Stopping immigration to the United States may impact hundreds of thousands of visa holders and other would-be green card recipients who intend and prepare to come to the United States at any time. Many of the Americans are family members.
It would have to direct the State Department and the U.S. for Trump’s executive order to be effective. Citizenship and Immigration Services to stop Immigration visa issuance immediately. Such a move seems to have no modern precedent and theoretically would leave U.S. citizens’ fiancés, children and other close relatives in limbo.
Last year, the State Department granted nearly 460,000 immigrant visas, and USCIS approved almost 580,000 green card approvals for foreigners applying for permanent residency, the latest US statistics show.
Alex Nowrasteh, the Cato Institute’s director of immigration studies, a libertarian think tank, said the president undoubtedly has the power to issue such an order during a time of crisis.
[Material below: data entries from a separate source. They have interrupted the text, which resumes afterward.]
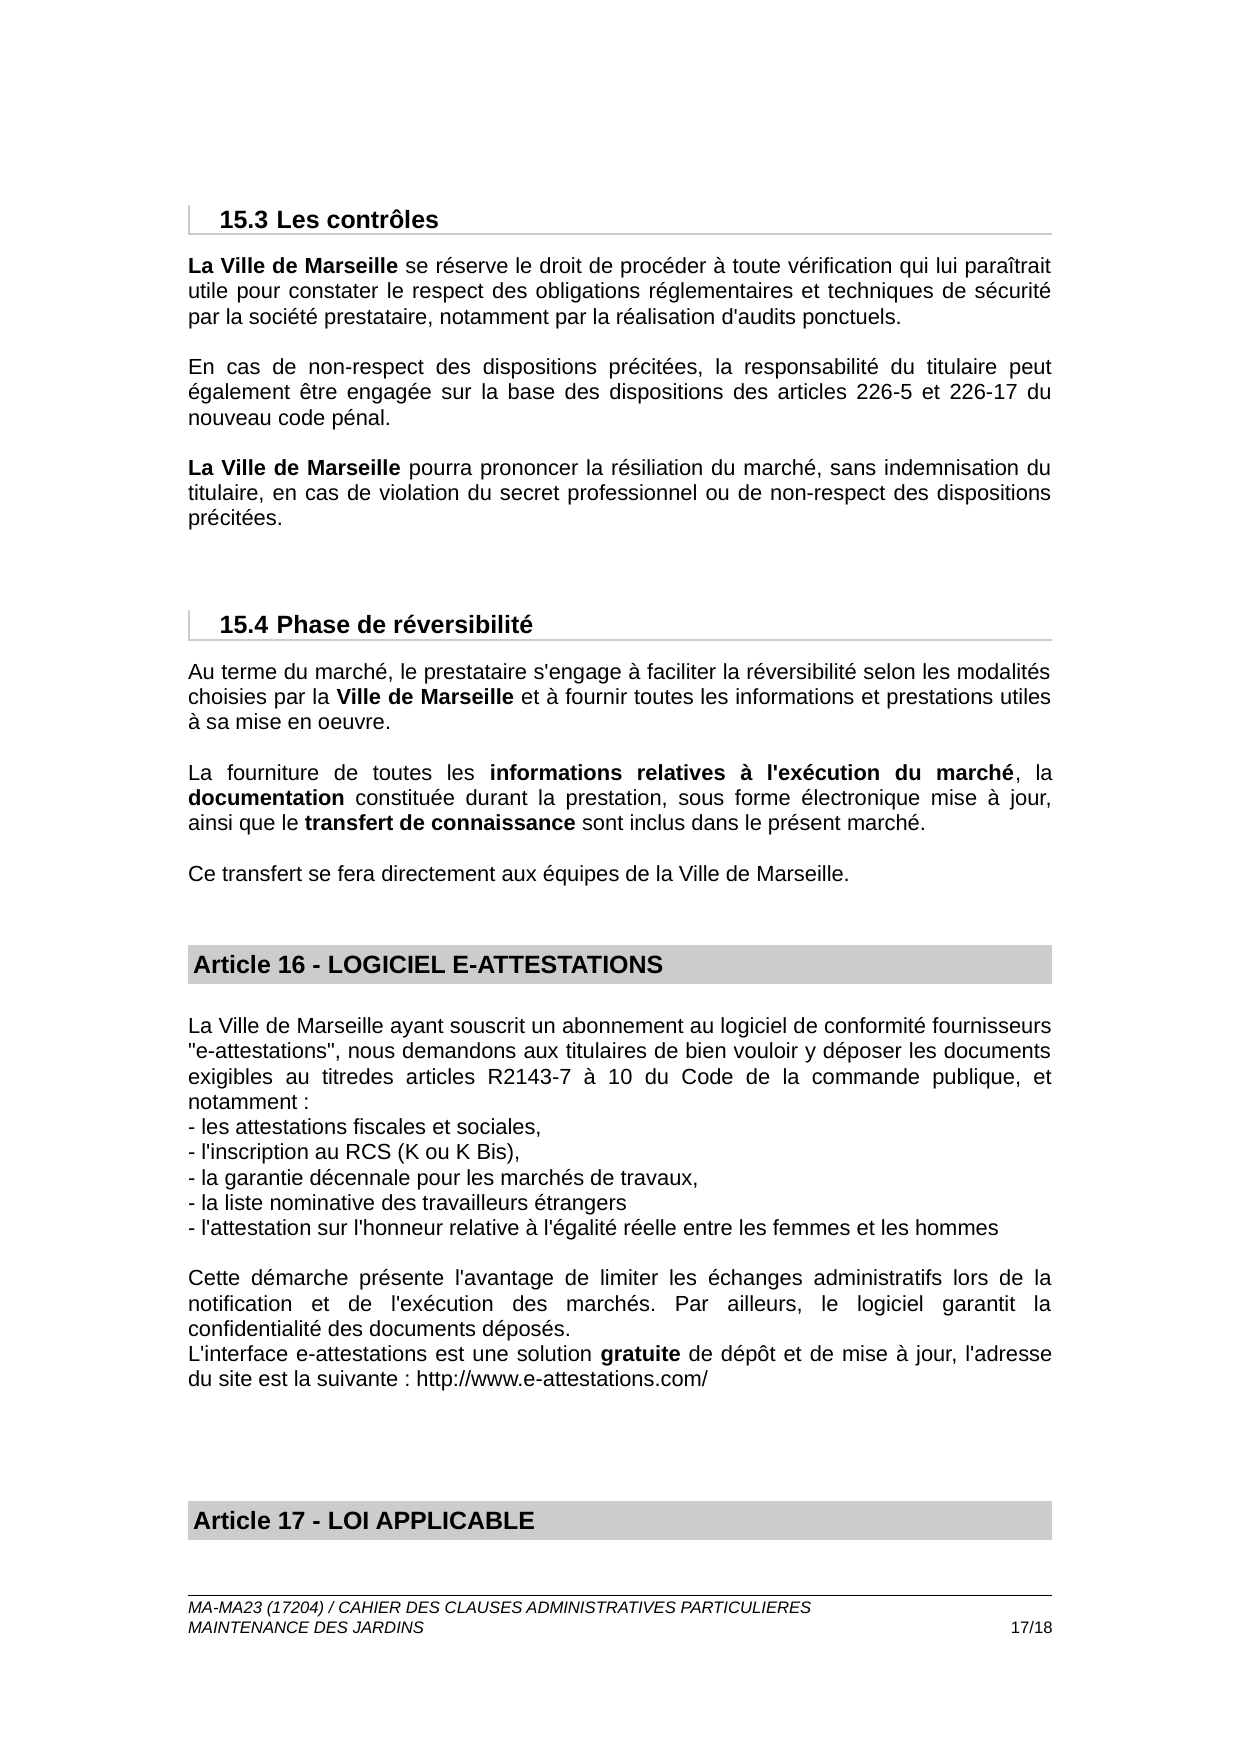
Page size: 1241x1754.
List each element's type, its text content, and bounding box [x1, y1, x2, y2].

subtitle Phase de réversibilité [190, 610, 1052, 639]
text La Ville de Marseille pourra prononcer la résiliation du marché, sans indemnisation du titulaire, en cas de violation du secret professionnel ou de non-respect des dispositions précitées. [188, 455, 1052, 530]
text En cas de non-respect des dispositions précitées, la responsabilité du titulaire peut également être engagée sur la base des dispositions des articles 226-5 et 226-17 du nouveau code pénal. [188, 354, 1052, 429]
text Ce transfert se fera directement aux équipes de la Ville de Marseille. [188, 861, 1052, 886]
text Cette démarche présente l'avantage de limiter les échanges administratifs lors de la notification et de l'exécution des marchés. Par ailleurs, le logiciel garantit la confidentialité des documents déposés. [188, 1265, 1052, 1341]
text - les attestations fiscales et sociales, [188, 1114, 1052, 1139]
subtitle LOI APPLICABLE [190, 1503, 1050, 1538]
text - l'attestation sur l'honneur relative à l'égalité réelle entre les femmes et les hommes [188, 1215, 1052, 1240]
text - l'inscription au RCS (K ou K Bis), [188, 1139, 1052, 1164]
text - la liste nominative des travailleurs étrangers [188, 1190, 1052, 1215]
subtitle LOGICIEL E-ATTESTATIONS [190, 947, 1050, 982]
text Au terme du marché, le prestataire s'engage à faciliter la réversibilité selon les modalités choisies par la Ville de Marseille et à fournir toutes les informations et prestations utiles à sa mise en oeuvre. [188, 659, 1052, 734]
text La Ville de Marseille ayant souscrit un abonnement au logiciel de conformité fournisseurs "e-attestations", nous demandons aux titulaires de bien vouloir y déposer les documents exigibles au titredes articles R2143-7 à 10 du Code de la commande publique, et notamment : [188, 1013, 1052, 1114]
text La Ville de Marseille se réserve le droit de procéder à toute vérification qui lui paraîtrait utile pour constater le respect des obligations réglementaires et techniques de sécurité par la société prestataire, notamment par la réalisation d'audits ponctuels. [188, 253, 1052, 329]
text L'interface e-attestations est une solution gratuite de dépôt et de mise à jour, l'adresse du site est la suivante : http://www.e-attestations.com/ [188, 1341, 1052, 1391]
text - la garantie décennale pour les marchés de travaux, [188, 1164, 1052, 1190]
subtitle Les contrôles [188, 204, 1052, 233]
text La fourniture de toutes les informations relatives à l'exécution du marché, la documentation constituée durant la prestation, sous forme électronique mise à jour, ainsi que le transfert de connaissance sont inclus dans le présent marché. [188, 760, 1052, 835]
Nowrasteh said Trump has at least two legal justifications for closing the border to all immigration: US Title 42. Law requires the president to suspend immigration on safety grounds, while a 2018 U.S. The ruling of the Supreme Court upholding his travel ban grants him legal authorisation.
If such an order were in fact signed, it would be unprecedented in American history, Nowrasteh said. During the height of the 1918 flu pandemic, the United States allowed more than 110,000 immigrants to enter the country.
It would be unprecedented in American history if such an order were actually signed, Nowrasteh said. The United States allowed more than 110,000 immigrants into the country at the height of the 1918 flu pandemic.
And during World War II, the United States admitted more than 170,000 green carded immigrants and more than 227,000 temporary agricultural workers, mostly from Mexico, on the visa program for the bracero guest worker.
Many forms of immigration into the United States have already been effectively stopped by the President, Nowrasteh said. His latest move extends his restrictionist immigration policies and uses the pandemic as the rationale to push them to a new level.
The State Department cancelled several regular visa appointments for immigrants and non-immigrants at its offices overseas on March 18, effectively shutting down almost all new modes of travel into the United States. The State Department has suspended all refugee resettlement processing.
However, authorities reopened the issuance of H-2A visas for seasonal guest workers later that week. Agricultural workers in the country were officially declared “necessary workers,” including hundreds of thousands of people entering the country under that temporary visa.
Nowrasteh said he was shocked that Trump took too long to use the pandemic and the public health cause as a reason for doing this one of his highest policy priorities.
“During his entire presidency, the President was opposed to legal immigration,” he said. “It is an opportunity to fully shut it down, and that’s about as valid as you can in terms of a broad reason for doing so.” Trump has already used the health emergency to implement the kind of security steps he has long admired at the U.S. border with Mexico, actions that have effectively closed the border with asylum seekers and brushed off anti-trafficking safeguards for U.S. U.S. border officials have detained 10,000 border crossers in an average of just over an hour and a half daily over the last few weeks of the coronavirus crisis; That had drained U.S. completely Border Patrol housing detention centers.
U.S. border officials say the steps are in place to protect government officers, health care staff, and the public by stopping potentially infectious migrants from coming to the U.S. and reducing U.S. immigration prison population.